:: ACTIVITY ::
Starting with the line that contains "thumb cmc: (943, 391)" and stopping after the line that contains "ring mcp: (1288, 1671)", return each line below exactly as written, with no others.

:: EXERCISE DATA ::
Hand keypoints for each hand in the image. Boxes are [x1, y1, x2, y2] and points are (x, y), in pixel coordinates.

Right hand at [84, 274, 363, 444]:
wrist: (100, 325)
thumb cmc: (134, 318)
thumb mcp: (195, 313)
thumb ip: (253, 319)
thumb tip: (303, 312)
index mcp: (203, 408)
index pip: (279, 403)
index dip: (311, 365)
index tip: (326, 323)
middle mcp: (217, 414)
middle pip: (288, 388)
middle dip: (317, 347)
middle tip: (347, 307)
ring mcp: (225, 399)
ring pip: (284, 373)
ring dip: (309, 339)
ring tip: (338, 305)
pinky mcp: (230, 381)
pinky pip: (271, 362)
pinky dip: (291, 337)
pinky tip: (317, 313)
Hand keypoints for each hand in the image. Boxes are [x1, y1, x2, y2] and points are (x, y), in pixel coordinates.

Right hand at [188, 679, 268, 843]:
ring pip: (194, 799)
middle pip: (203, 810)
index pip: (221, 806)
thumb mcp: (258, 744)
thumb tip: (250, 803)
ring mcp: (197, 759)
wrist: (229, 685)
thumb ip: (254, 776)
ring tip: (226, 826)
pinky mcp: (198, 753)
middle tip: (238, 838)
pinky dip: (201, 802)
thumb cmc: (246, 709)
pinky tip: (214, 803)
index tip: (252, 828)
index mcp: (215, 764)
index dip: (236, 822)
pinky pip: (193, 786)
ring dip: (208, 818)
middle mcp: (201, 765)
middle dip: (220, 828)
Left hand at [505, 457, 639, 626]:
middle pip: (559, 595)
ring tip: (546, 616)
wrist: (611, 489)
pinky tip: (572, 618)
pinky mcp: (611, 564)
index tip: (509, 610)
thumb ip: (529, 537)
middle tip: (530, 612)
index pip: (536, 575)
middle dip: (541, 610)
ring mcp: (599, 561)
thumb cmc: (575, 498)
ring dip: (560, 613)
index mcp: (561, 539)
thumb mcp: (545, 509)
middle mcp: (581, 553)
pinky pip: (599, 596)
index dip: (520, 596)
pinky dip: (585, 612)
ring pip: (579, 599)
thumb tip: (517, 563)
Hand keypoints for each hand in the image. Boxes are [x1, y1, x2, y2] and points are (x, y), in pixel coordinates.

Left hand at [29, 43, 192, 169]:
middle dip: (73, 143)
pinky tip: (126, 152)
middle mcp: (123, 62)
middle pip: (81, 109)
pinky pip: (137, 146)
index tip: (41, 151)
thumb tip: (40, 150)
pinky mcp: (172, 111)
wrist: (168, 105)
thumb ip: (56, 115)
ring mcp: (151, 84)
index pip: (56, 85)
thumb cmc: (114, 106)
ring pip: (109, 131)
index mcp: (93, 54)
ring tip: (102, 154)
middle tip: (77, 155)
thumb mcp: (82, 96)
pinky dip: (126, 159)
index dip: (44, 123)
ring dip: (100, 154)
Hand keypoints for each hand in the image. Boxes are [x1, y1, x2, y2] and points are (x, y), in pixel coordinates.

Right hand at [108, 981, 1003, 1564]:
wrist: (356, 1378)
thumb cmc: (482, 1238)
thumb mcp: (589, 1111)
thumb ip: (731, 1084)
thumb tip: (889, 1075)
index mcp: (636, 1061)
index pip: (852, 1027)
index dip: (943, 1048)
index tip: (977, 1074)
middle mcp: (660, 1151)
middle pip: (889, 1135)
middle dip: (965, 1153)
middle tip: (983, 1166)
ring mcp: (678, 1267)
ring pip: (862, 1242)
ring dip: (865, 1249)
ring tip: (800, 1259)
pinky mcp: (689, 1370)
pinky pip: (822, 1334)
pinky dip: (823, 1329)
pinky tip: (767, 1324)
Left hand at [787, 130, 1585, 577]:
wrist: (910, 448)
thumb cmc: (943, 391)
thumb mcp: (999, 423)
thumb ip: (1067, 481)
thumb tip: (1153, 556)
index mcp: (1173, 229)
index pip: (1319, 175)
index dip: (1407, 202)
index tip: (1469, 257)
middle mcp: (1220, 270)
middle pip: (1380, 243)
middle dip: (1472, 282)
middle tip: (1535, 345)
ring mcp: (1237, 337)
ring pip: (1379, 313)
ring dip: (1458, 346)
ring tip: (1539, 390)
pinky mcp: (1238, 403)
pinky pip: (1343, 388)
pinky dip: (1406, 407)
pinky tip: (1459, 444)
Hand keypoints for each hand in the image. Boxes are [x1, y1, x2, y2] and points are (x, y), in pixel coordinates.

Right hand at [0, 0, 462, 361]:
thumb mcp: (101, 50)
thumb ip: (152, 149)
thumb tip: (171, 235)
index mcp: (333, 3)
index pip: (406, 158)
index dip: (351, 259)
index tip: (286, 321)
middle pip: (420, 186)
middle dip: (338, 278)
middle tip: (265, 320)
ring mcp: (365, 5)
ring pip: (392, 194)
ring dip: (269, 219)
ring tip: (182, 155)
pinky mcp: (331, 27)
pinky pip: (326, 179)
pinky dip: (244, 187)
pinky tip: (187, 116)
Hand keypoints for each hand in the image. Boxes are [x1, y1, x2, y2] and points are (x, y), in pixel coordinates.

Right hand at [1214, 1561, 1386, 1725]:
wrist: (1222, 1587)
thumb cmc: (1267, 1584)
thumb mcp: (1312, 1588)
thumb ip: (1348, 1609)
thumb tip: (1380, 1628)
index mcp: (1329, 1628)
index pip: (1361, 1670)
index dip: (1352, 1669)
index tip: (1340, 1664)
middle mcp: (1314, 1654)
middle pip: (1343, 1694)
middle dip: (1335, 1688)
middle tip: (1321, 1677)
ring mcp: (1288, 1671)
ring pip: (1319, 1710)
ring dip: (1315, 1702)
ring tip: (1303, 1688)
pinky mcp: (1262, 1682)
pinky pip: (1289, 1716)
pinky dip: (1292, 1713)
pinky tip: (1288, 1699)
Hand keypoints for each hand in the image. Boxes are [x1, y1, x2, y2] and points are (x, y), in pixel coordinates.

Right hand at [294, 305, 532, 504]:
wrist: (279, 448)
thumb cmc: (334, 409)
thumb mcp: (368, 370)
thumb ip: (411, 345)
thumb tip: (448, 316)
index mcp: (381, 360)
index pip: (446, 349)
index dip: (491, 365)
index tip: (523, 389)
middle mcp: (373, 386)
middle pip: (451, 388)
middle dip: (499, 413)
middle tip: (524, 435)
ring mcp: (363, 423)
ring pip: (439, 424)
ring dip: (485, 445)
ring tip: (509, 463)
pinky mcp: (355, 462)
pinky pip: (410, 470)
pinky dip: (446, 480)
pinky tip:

:: TASK SOLUTION ::
thumb cmc: (943, 391)
thumb mcp: (999, 423)
thumb ip: (1067, 481)
thumb tip: (1153, 556)
index mcp: (1173, 229)
index pip: (1319, 175)
index dip: (1407, 202)
index tip: (1469, 257)
middle mcp: (1220, 270)
middle pip: (1380, 243)
middle dip: (1472, 282)
middle tip: (1535, 345)
ring mcp: (1237, 337)
ring pip: (1379, 313)
ring dip: (1458, 346)
ring tip: (1539, 390)
pinky mcp: (1238, 403)
pinky pip: (1343, 388)
pinky dip: (1406, 407)
pinky tip: (1459, 444)
Hand keypoints for each hand in the image. Boxes are [x1, y1, x2, y2] and points are (x, y), in pixel coordinates.

Right hand at [0, 0, 462, 361]:
thumb mcp: (101, 50)
thumb ip: (152, 149)
thumb tip: (171, 235)
index mcp: (333, 3)
index pip: (406, 158)
index dip: (351, 259)
index tip: (286, 321)
middle pip: (420, 186)
middle dip: (338, 278)
middle tip: (265, 320)
ring mcp: (365, 5)
ring pip: (392, 194)
ring dip: (269, 219)
ring tip: (182, 155)
pinky mcp: (331, 27)
pinky pip: (326, 179)
pinky dip: (244, 187)
pinky tip: (187, 116)
Hand keypoints for each hand in the image. Boxes are [x1, y1, x2, y2] and points are (x, y), in pixel coordinates.

Right hand at [1214, 1561, 1386, 1725]:
wrist: (1222, 1587)
thumb cmc: (1267, 1584)
thumb mcp: (1312, 1588)
thumb ip: (1348, 1609)
thumb tip: (1380, 1628)
index mcp: (1329, 1628)
index pip: (1361, 1670)
index dip: (1352, 1669)
index tip: (1340, 1664)
middle mcp: (1314, 1654)
middle pip: (1343, 1694)
middle dip: (1335, 1688)
middle tip: (1321, 1677)
ring mcp: (1288, 1671)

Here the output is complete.